Les applications de ce phénomène sont multiples. Tout d’abord, déplacer des petites gouttes permet de sécher sélectivement certaines parties d’une surface. Cette propriété pourrait être utile lorsque des gouttes sont confinées dans certaines zones d’une surface difficile d’accès.

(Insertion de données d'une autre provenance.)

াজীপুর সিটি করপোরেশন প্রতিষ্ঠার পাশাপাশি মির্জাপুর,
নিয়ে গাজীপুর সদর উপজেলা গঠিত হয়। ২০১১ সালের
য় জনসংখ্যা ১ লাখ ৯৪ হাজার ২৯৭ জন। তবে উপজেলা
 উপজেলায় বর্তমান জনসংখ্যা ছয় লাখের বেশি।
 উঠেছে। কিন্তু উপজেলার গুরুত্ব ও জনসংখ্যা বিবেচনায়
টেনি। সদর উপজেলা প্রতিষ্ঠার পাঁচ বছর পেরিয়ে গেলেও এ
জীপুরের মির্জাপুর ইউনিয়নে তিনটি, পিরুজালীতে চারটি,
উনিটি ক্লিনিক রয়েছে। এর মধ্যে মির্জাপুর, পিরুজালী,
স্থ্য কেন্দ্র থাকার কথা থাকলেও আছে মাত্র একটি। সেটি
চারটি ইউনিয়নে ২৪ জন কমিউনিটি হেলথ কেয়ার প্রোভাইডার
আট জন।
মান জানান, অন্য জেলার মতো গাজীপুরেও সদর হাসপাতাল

Les gouttes sont par ailleurs de plus en plus utilisées pour réaliser des réactions biochimiques sur des puces à ADN. Cette technique permet avec une toute petite quantité de liquide biologique de tester toute une batterie de candidats médicaments par exemple ou de réaliser de nombreuses réactions enzymatiques. L’intérêt est de diminuer fortement le coût des tests. Or, en raison de la petite taille d’une goutte, il est difficile d’y assurer un mélange et les réactions sont très lentes. L’utilisation des ondes acoustiques permet de mélanger continuellement les composants et ainsi d’augmenter la rapidité des réactions. En comprenant comment agissent les ondes acoustiques sur le déplacement des gouttes, les chercheurs pourront optimiser ces réactions.
Télécharger la vidéo (clic-droit, enregistrer le cible sous)
Notes :
(1) Onde acoustique ultrasonore de surface ou onde de Rayleigh.
(2) On parle ainsi d’ondes ultrasonores, car elles sont supérieures aux fréquences audibles, comprises entre 20 Hz et 20 kHz.
Références :
Droplets displacement and oscillations induced by ultrasonic surface acoustic waves: a quantitative study
P. Brunet, M. Baudoin, O. Bou Matar and F. Zoueshtiagh. Physical Review E, 19 mars 2010.